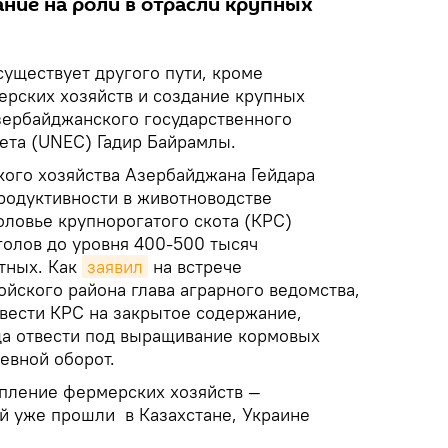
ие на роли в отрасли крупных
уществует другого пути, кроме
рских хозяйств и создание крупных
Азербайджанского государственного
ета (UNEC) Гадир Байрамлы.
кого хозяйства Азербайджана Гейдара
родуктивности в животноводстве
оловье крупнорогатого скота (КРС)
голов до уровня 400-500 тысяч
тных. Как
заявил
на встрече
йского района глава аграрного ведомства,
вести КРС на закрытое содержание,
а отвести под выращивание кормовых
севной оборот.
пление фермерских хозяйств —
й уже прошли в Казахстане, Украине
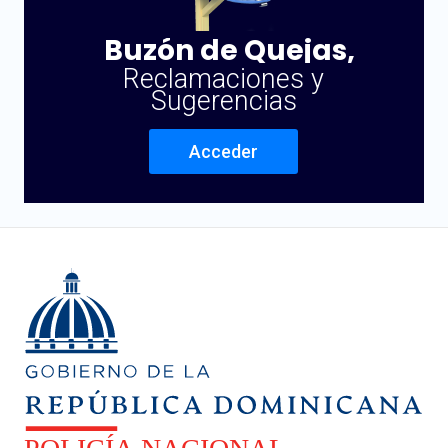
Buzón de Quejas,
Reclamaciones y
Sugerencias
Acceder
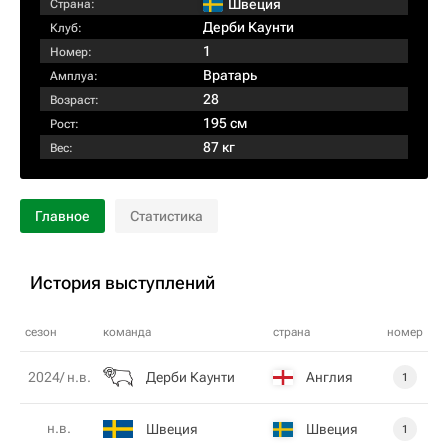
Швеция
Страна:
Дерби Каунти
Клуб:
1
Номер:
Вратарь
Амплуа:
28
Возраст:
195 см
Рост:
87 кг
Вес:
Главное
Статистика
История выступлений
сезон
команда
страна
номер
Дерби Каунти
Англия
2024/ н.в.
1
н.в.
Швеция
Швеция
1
──────────────────────────────
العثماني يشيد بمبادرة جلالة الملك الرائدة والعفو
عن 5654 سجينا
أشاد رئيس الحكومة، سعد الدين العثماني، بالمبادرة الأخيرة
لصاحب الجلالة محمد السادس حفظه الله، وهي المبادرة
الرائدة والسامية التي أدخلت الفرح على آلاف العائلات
──────────────────────────────
- **TRY IT**
Lines that contain "الرائدة" are the result; find them in the entries above and copy each one.

- **REPLY**
العثماني يشيد بمبادرة جلالة الملك الرائدة والعفو
الرائدة والسامية التي أدخلت الفرح على آلاف العائلات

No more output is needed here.